I finsihed my drag racer, I finished the Nomad...I don't have the stuff to finish either the Post-Apoc car or the Hummer, and I'm out of primer!

I've got no projects to work on, and no firm idea when I'll have the cash to pick up more. I'm getting the shakes, man! Somebody talk me down!


----------



## CorvairJim (Dec 16, 2011)

We've all been there at one time or another. I know full well what it's like to be out of money and need, say, primer or glue, or to have a project stalled before paint just because I didn't have the exact shade of paint I NEEDED to have it match my vision for it. Step aside for a few days and break out the sketch pad. Work on ideas for future builds. I never go anywhere without a paperback novel, and I always have some scratch paper stuffed inside it in case I get an inspiration for a model. I don't know if you sketch much or not, or even consider yourself to be very good at it, but that doesn't matter - You'll know what you had in mind when you look at the drawing. Most of my customized bodies get sketched out first to make sure what I have in mind is feasable. You can also make notes of specific parts you'll need to make your plan a reality. Then you can go online that evening and ask all your friends here on HobbyTalk if we have what you need. 

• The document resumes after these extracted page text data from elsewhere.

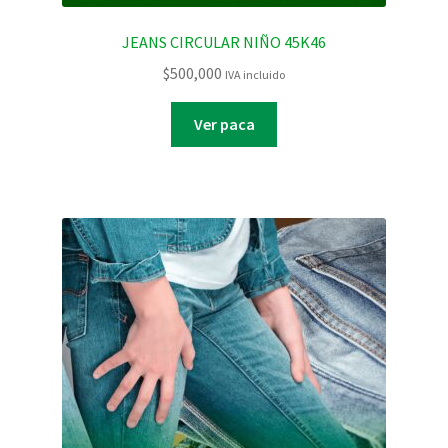
JEANS CIRCULAR NIÑO 45K46
$
500,000
IVA incluido
Ver paca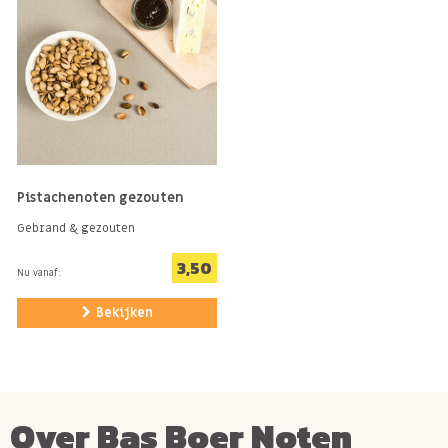
Pistachenoten gezouten
Gebrand & gezouten
3,50
Nu vanaf:
Bekijken
Over Bas Boer Noten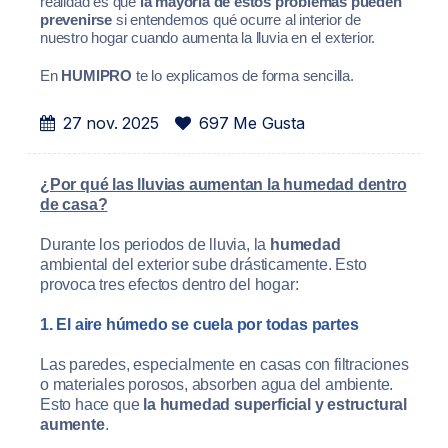
realidad es que
la mayoría de estos problemas pueden
prevenirse
si entendemos qué ocurre al interior de
nuestro hogar cuando aumenta la lluvia en el exterior.
En
HUMIPRO
te lo explicamos de forma sencilla.
27 nov. 2025
697 Me Gusta
¿Por qué las lluvias aumentan la humedad dentro
de casa?
Durante los periodos de lluvia, la
humedad
ambiental del exterior sube drásticamente. Esto
provoca tres efectos dentro del hogar:
1. El aire húmedo se cuela por todas partes
Las paredes, especialmente en casas con filtraciones
o materiales porosos, absorben agua del ambiente.
Esto hace que
la humedad superficial y estructural
aumente
.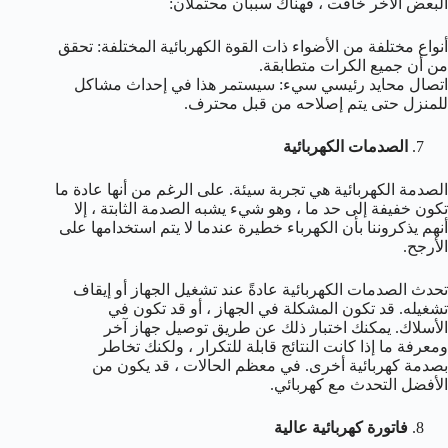
البعض الآخر خافت ، فهناك سببان محتملان:
أنواع مختلفة من الأضواء ذات القوة الكهربائية المختلفة: تحقق
من أن جميع الكرات متطابقة.
اتصال محايد رئيسي سيء: سيستمر هذا في إحداث مشاكل
للمنزل حتى يتم إصلاحه من قبل محترف.
الصدمات الكهربائية
الصدمة الكهربائية هي تجربة سيئة. على الرغم من أنها عادة ما
تكون خفيفة إلى حد ما ، وهو شيء يشبه الصدمة الثابتة ، إلا
أنهم يذكروننا بأن الكهرباء خطيرة عندما لا يتم استخدامها على
الأرجح.
تحدث الصدمات الكهربائية عادةً عند تشغيل الجهاز أو إيقاف
تشغيله. قد تكون المشكلة في الجهاز ، أو قد تكون في
الأسلاك. يمكنك اختبار ذلك عن طريق توصيل جهاز آخر
ومعرفة ما إذا كانت النتائج قابلة للتكرار ، ولكنك تخاطر
بصدمة كهربائية أخرى. في معظم الحالات ، قد يكون من
الأفضل التحدث مع كهربائي.
فاتورة كهربائية عالية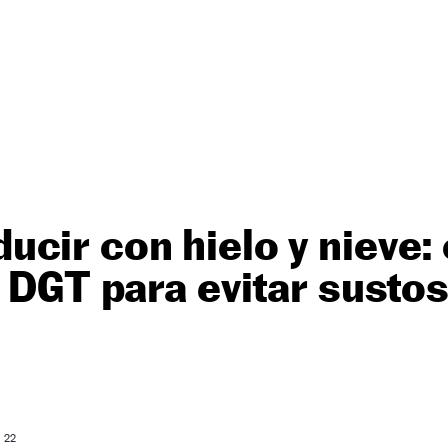
cir con hielo y nieve:
a DGT para evitar susto
: 22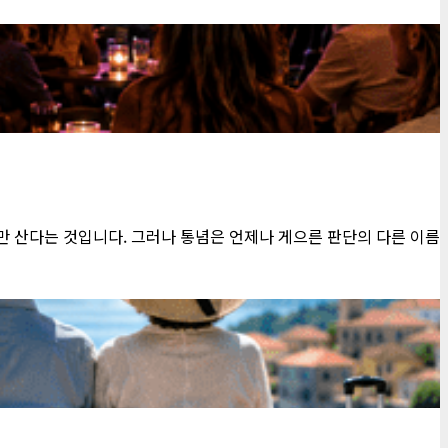
서만 산다는 것입니다. 그러나 통념은 언제나 게으른 판단의 다른 이름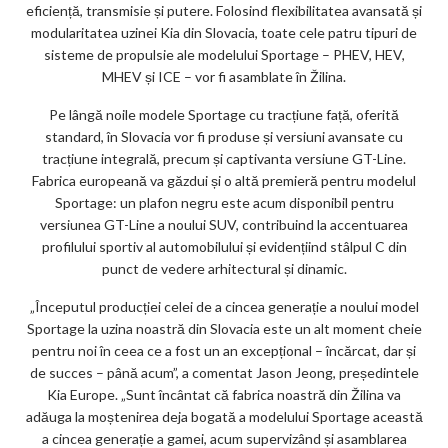
eficiență, transmisie și putere. Folosind flexibilitatea avansată și
modularitatea uzinei Kia din Slovacia, toate cele patru tipuri de
sisteme de propulsie ale modelului Sportage – PHEV, HEV,
MHEV și ICE – vor fi asamblate în Žilina.
Pe lângă noile modele Sportage cu tracțiune față, oferită
standard, în Slovacia vor fi produse și versiuni avansate cu
tracțiune integrală, precum și captivanta versiune GT-Line.
Fabrica europeană va găzdui și o altă premieră pentru modelul
Sportage: un plafon negru este acum disponibil pentru
versiunea GT-Line a noului SUV, contribuind la accentuarea
profilului sportiv al automobilului și evidențiind stâlpul C din
punct de vedere arhitectural și dinamic.
„Începutul producției celei de a cincea generație a noului model
Sportage la uzina noastră din Slovacia este un alt moment cheie
pentru noi în ceea ce a fost un an excepțional – încărcat, dar și
de succes – până acum”, a comentat Jason Jeong, președintele
Kia Europe. „Sunt încântat că fabrica noastră din Žilina va
adăuga la moștenirea deja bogată a modelului Sportage această
a cincea generație a gamei, acum supervizând și asamblarea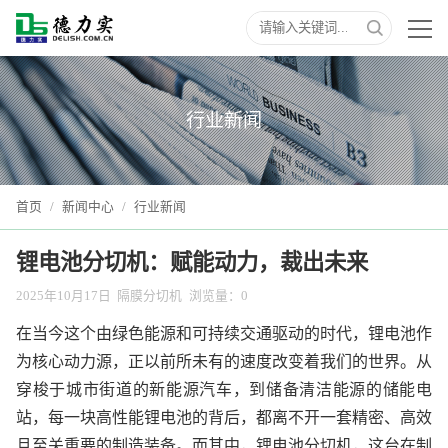
行业新闻
首页
/
新闻中心
/
行业新闻
锂电池分切机：赋能动力，裁出未来
2025年10月17日
隔膜分切机
浏览量：
0
在当今这个由绿色能源和可持续交通驱动的时代，锂电池作
为核心动力源，正以前所未有的速度改变着我们的世界。从
穿梭于城市街道的新能源汽车，到储备清洁能源的储能电
站，每一块高性能锂电池的背后，都离不开一套精密、高效
且至关重要的制造装备。而其中，锂电池分切机，这台在制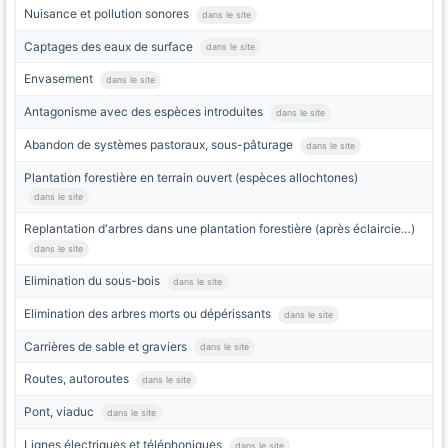
Nuisance et pollution sonores
dans le site
Captages des eaux de surface
dans le site
Envasement
dans le site
Antagonisme avec des espèces introduites
dans le site
Abandon de systèmes pastoraux, sous-pâturage
dans le site
Plantation forestière en terrain ouvert (espèces allochtones)
dans le site
Replantation d'arbres dans une plantation forestière (après éclaircie…)
dans le site
Elimination du sous-bois
dans le site
Elimination des arbres morts ou dépérissants
dans le site
Carrières de sable et graviers
dans le site
Routes, autoroutes
dans le site
Pont, viaduc
dans le site
Lignes électriques et téléphoniques
dans le site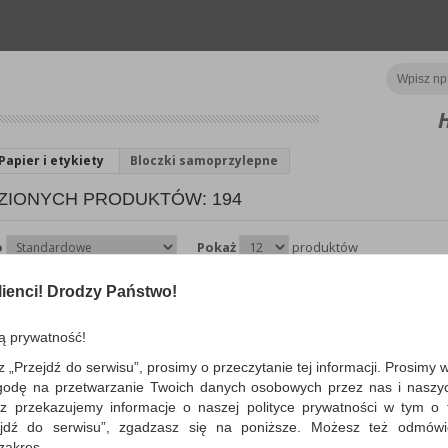
Papier i etykiety
Bloczki samoprzylepne
ZIONYCH PRODUKTÓW: 194
o
Pokaż
produktów
ienci! Drodzy Państwo!
Karteczki samoprzylepn
IT® (6720-YG),76x63,5m
kart., zawieszka,...
ą prywatność!
kolorowe karteczki, ilość karteczek: 
z „Przejdź do serwisu”, prosimy o przeczytanie tej informacji. Prosimy 
rozmiarze 76x63,5mm…
godę na przetwarzanie Twoich danych osobowych przez nas i naszy
Dostępność: TEL.
z przekazujemy informacje o naszej polityce prywatności w tym o t
zejdź do serwisu”, zgadzasz się na poniższe. Możesz też odmów
 zakres.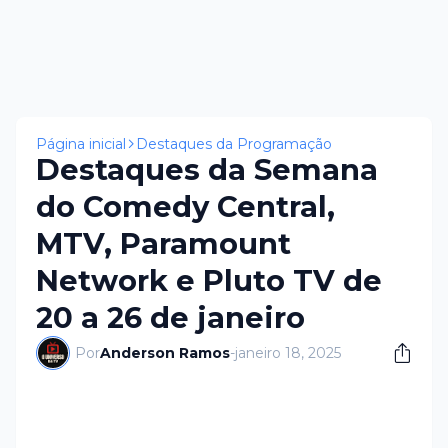
Página inicial
Destaques da Programação
Destaques da Semana
do Comedy Central,
MTV, Paramount
Network e Pluto TV de
20 a 26 de janeiro
Por
Anderson Ramos
-
janeiro 18, 2025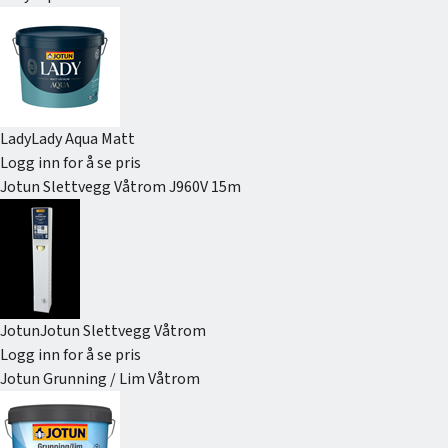
Lady
Lady Aqua Matt
Logg inn for å se pris
Jotun Slettvegg Våtrom J960V 15m
Jotun
Jotun Slettvegg Våtrom
Logg inn for å se pris
Jotun Grunning / Lim Våtrom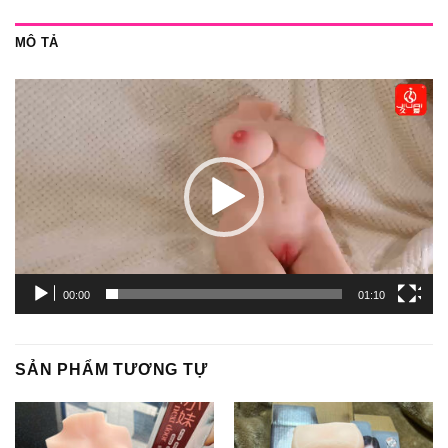
MÔ TẢ
Trình
chơi
Video
00:00
01:10
SẢN PHẨM TƯƠNG TỰ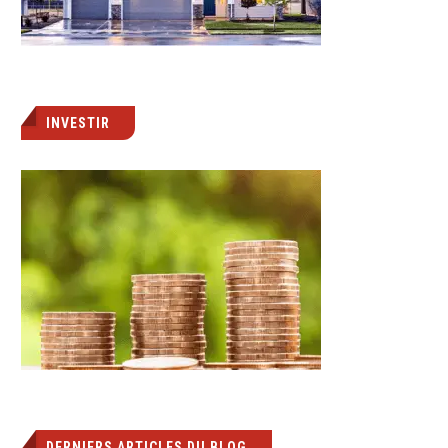
INVESTIR
DERNIERS ARTICLES DU BLOG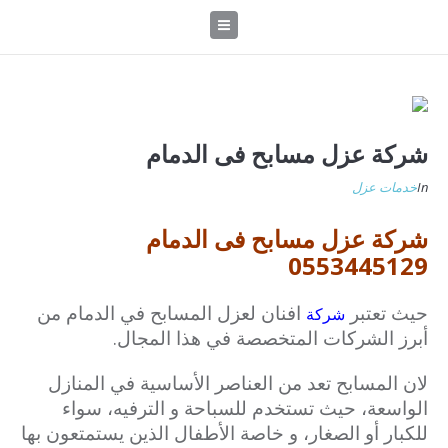
شركة عزل مسابح فى الدمام
In
خدمات عزل
شركة عزل مسابح فى الدمام
0553445129
حيث تعتبر
افنان لعزل المسابح في الدمام من
شركة
أبرز الشركات المتخصصة في هذا المجال.
لان المسابح تعد من العناصر الأساسية في المنازل
الواسعة، حيث تستخدم للسباحة و الترفيه، سواء
للكبار أو الصغار، و خاصة الأطفال الذين يستمتعون بها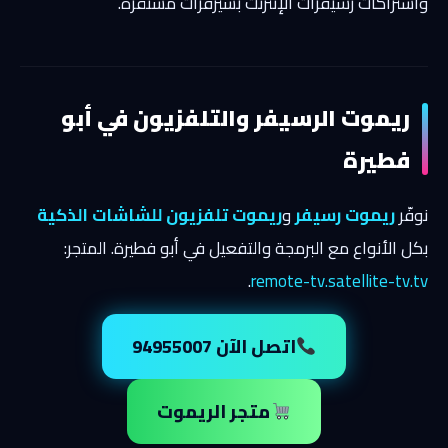
واشتراكات رسيفرات الإنترنت بسيرفرات مستقرّة.
ريموت الرسيفر والتلفزيون في أبو
فطيرة
نوفّر
ريموت رسيفر
و
ريموت تلفزيون للشاشات الذكية
بكل الأنواع مع البرمجة والتفعيل في أبو فطيرة. المتجر:
.
remote-tv.satellite-tv.tv
اتصل الآن 94955007
متجر الريموت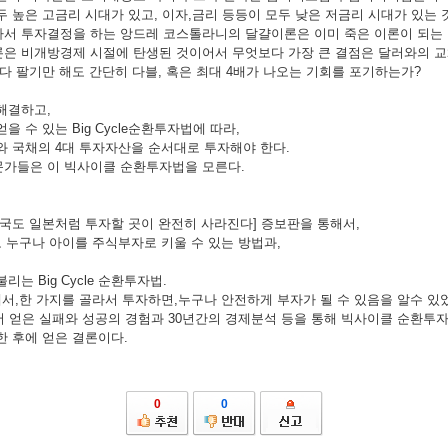
두 높은 고금리 시대가 있고, 이자,금리 등등이 모두 낮은 저금리 시대가 있는 
서 투자결정을 하는 앙드레 코스톨라니의 달걀이론은 이미 죽은 이론이 되는 
은 비개방경제 시절에 탄생된 것이어서 무엇보다 가장 큰 결점은 달러와의 
샀다 팔기만 해도 간단히 다블, 혹은 최대 4배가 나오는 기회를 포기하는가?
해결하고,
을 수 있는 Big Cycle순환투자법에 따라,
와 국채의 4대 투자자산을 순서대로 투자해야 한다.
문가들은 이 빅사이클 순환투자법을 모른다.
한국도 일본처럼 투자할 곳이 완전히 사라진다] 증보판을 통해서,
도 누구나 아이를 주식부자로 키울 수 있는 방법과,
불리는 Big Cycle 순환투자법.
에서,한 가지를 골라서 투자하면,누구나 안전하게 부자가 될 수 있음을 알수 있
서 얻은 실패와 성공의 경험과 30년간의 경제분석 등을 통해 빅사이클 순환투
한 후에 얻은 결론이다.
0
0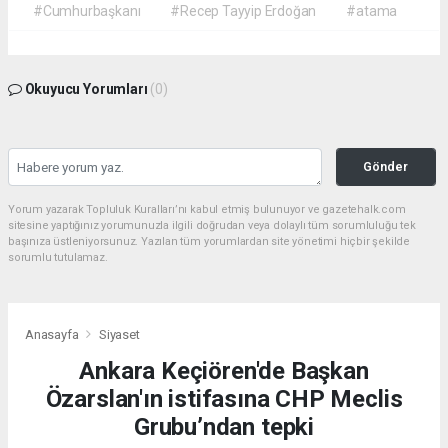
#Cumhurbaşkanı
#Recep Tayyip Erdoğan
#atama
Okuyucu Yorumları
(0)
Gönder
Yorum yazarak Topluluk Kuralları’nı kabul etmiş bulunuyor ve gazetehalk.com
sitesine yaptığınız yorumunuzla ilgili doğrudan veya dolaylı tüm sorumluluğu tek
başınıza üstleniyorsunuz. Yazılan tüm yorumlardan site yönetimi hiçbir şekilde
sorumlu tutulamaz.
Anasayfa
Siyaset
Ankara Keçiören'de Başkan
Özarslan'ın istifasına CHP Meclis
Grubu’ndan tepki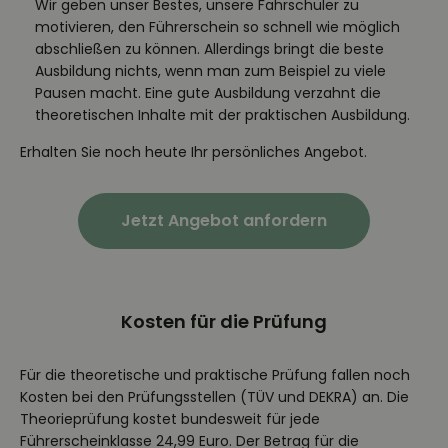
Wir geben unser Bestes, unsere Fahrschüler zu
motivieren, den Führerschein so schnell wie möglich
abschließen zu können. Allerdings bringt die beste
Ausbildung nichts, wenn man zum Beispiel zu viele
Pausen macht. Eine gute Ausbildung verzahnt die
theoretischen Inhalte mit der praktischen Ausbildung.
Erhalten Sie noch heute Ihr persönliches Angebot.
Jetzt Angebot anfordern
Kosten für die Prüfung
Für die theoretische und praktische Prüfung fallen noch
Kosten bei den Prüfungsstellen (TÜV und DEKRA) an. Die
Theorieprüfung kostet bundesweit für jede
Führerscheinklasse 24,99 Euro. Der Betrag für die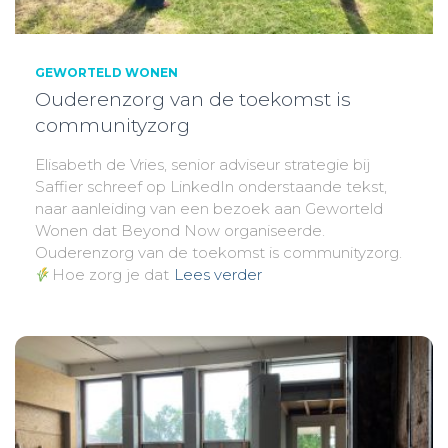
GEWORTELD WONEN
Ouderenzorg van de toekomst is
communityzorg
Elisabeth de Vries, senior adviseur strategie bij
Saffier schreef op LinkedIn onderstaande tekst,
naar aanleiding van een bezoek aan Geworteld
Wonen dat Beyond Now organiseerde.
Ouderenzorg van de toekomst is communityzorg.
Hoe zorg je dat
Lees verder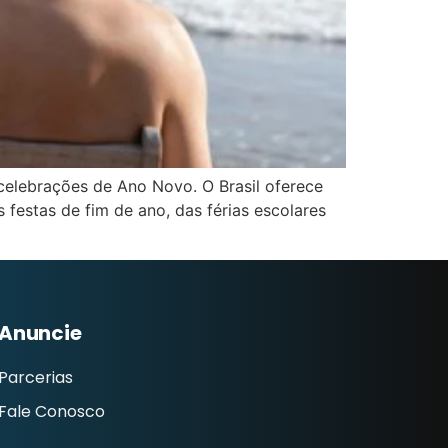
 celebrações de Ano Novo. O Brasil oferece
 festas de fim de ano, das férias escolares
Anuncie
Parcerias
Fale Conosco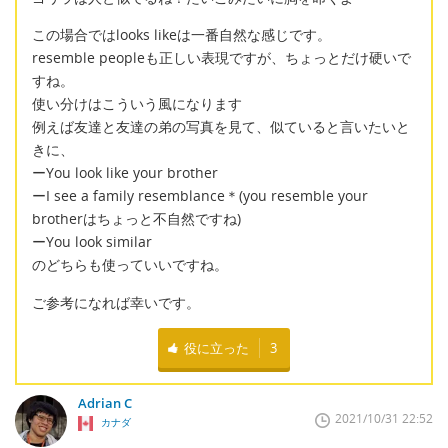
この場合ではlooks likeは一番自然な感じです。
resemble peopleも正しい表現ですが、ちょっとだけ硬いで
すね。
使い分けはこういう風になります
例えば友達と友達の弟の写真を見て、似ていると言いたいと
きに、
ーYou look like your brother
ーI see a family resemblance＊(you resemble your
brotherはちょっと不自然ですね)
ーYou look similar
のどちらも使っていいですね。
ご参考になれば幸いです。
役に立った
3
Adrian C
2021/10/31 22:52
カナダ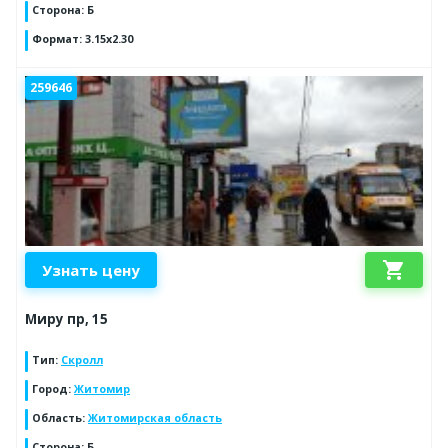
Сторона
:
Б
Формат
:
3.15x2.30
259646
shopping_cart
Узнать цену
Миру пр, 15
Тип
:
Скролл
Город
:
Житомир
Область
:
Житомирская область
Сторона
:
Б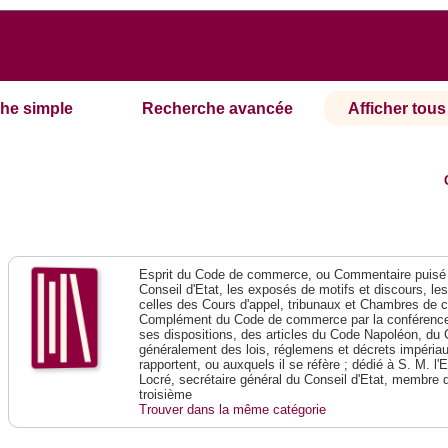
he simple
Recherche avancée
Afficher tous 
Esprit du Code de commerce, ou Commentaire puisé 
Conseil d'Etat, les exposés de motifs et discours, le
celles des Cours d'appel, tribunaux et Chambres de 
Complément du Code de commerce par la conférence 
ses dispositions, des articles du Code Napoléon, du 
généralement des lois, réglemens et décrets impériaux
rapportent, ou auxquels il se réfère ; dédié à S. M. l'
Locré, secrétaire général du Conseil d'Etat, membre 
troisième
Trouver dans la même catégorie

(On the subject, I could really use a small, GMC 4-71 style blower for a project I have in the works... )


----------



## scottnkat (May 11, 2006)

I don't remember seeing one, but I will check my extra parts for a blower, Jim


----------



## tolenmar (Dec 5, 2011)

My point is that after all this time with multiple projects on hand or in progress, it's weird to not have anything I can work on.

But that's okay, I just salvaged some junk from the workplace and I plan on building a nifty, shiny, paint booth for the workshop. So a new project just fell into my lap.


----------



## scottnkat (May 11, 2006)

hey, that sounds like a great plan! a spray booth is a fantastic thing to have


----------



## CorvairJim (Dec 16, 2011)

I wouldn't mind having a spray booth and/or a drying cabinet myself. I just shoot 'em down in the basement, then hang them under a bare light bulb to help dry the paint!


----------



## tolenmar (Dec 5, 2011)

Normally, that's what I do, but the wife often complains about the fumes...


----------